The described mechanism has an improved switching action due to the fact that the movement of the moving contacts is not impeded by the pig-tail, resulting in higher contact closing/opening speeds, and also by the fact that deformation of the moving contact carrier due to welding is eliminated and thus the moving contact carrier does not tend to rub on the frame or shell of the circuit breaker. Similarly, “stickiness” of the operating handle is avoided. Another advantage is that the elimination of the pig-tail allows the line terminal to be reshaped to form a closer loop with the contact carrier, improving blow-off during short circuit conditions, with a potential improvement in short circuit performance. The arrangement also provides for additional space for levers operating an “in-line trip alarm/auxiliary switch” mechanism.
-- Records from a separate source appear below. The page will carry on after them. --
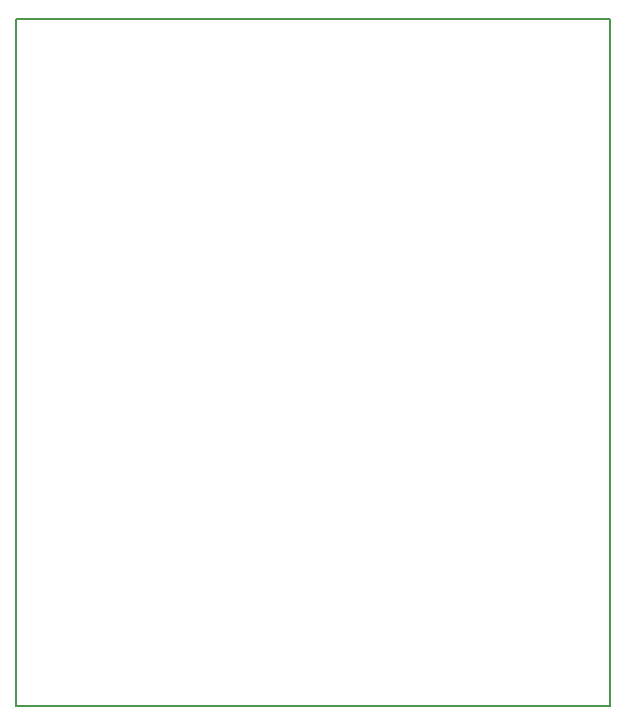
<source format=gbr>
%TF.GenerationSoftware,KiCad,Pcbnew,(6.0.7-1)-1*%
%TF.CreationDate,2022-09-01T10:05:59+09:00*%
%TF.ProjectId,Battery,42617474-6572-4792-9e6b-696361645f70,rev?*%
%TF.SameCoordinates,Original*%
%TF.FileFunction,Profile,NP*%
%FSLAX46Y46*%
G04 Gerber Fmt 4.6, Leading zero omitted, Abs format (unit mm)*
G04 Created by KiCad (PCBNEW (6.0.7-1)-1) date 2022-09-01 10:05:59*
%MOMM*%
%LPD*%
G01*
G04 APERTURE LIST*
%TA.AperFunction,Profile*%
%ADD10C,0.200000*%
%TD*%
G04 APERTURE END LIST*
D10*
X149860000Y-142748000D02*
X149860000Y-84582000D01*
X200152000Y-142748000D02*
X149860000Y-142748000D01*
X200152000Y-84582000D02*
X200152000Y-142748000D01*
X149860000Y-84582000D02*
X200152000Y-84582000D01*
M02*

</source>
Finally, construction is simplified due to the absence of the welded pig-tail, with a possible cost saving.

Claims

1. A circuit breaker mechanism comprising a first terminal, a second terminal, a fixed contact connected to the first terminal, a conductive frame arranged to support an operating handle of the circuit breaker and connected electrically to the second terminal, and a moving contact assembly including a moving contact arranged to make contact with the fixed contact and a contact carrier supporting the moving contact and supported pivotably on the conductive frame, the contact carrier comprising a conductive member, the moving contact being supported at or near a first end of the conductive member and an opposed second end of the conductive member having at least one recess formed therein which is shaped to engage at least one conductive contact carrier pivot pin connected electrically to the conductive frame, so that the contact carrier is connected both electrically and mechanically to said conductive frame only via said at least one conductive contact carrier pivot pin.

2. A circuit breaker mechanism according to claim 1 wherein the first terminal is a line terminal and the second terminal is a load terminal.

3. A circuit breaker mechanism according to claim 1 wherein the conductive member comprises a pair of generally parallel elongate limbs connected together, the moving contact being supported at or near a first end of the conductive member and the ends of the limbs at an opposed second end of the conductive member having respective recesses formed therein to engage respective conductive contact carrier pivot pins connected electrically to the conductive frame.

4. A circuit breaker mechanism according to claim 1 including a conductive bracket fixed to the conductive frame, the conductive bracket defining a pair of conductive pivot pins arranged to engage the respective ends of the limbs of the contact carrier.

5. A circuit breaker mechanism according to claim 4 wherein the conductive bracket comprises copper.

6. A circuit breaker mechanism according to claim 5 wherein the conductive handle pivot pin is formed from copper.

7. A circuit breaker mechanism according to claim 1 including at least one spring arranged to urge the contact carrier of the moving contact assembly against said at least one conductive contact carrier pivot pin.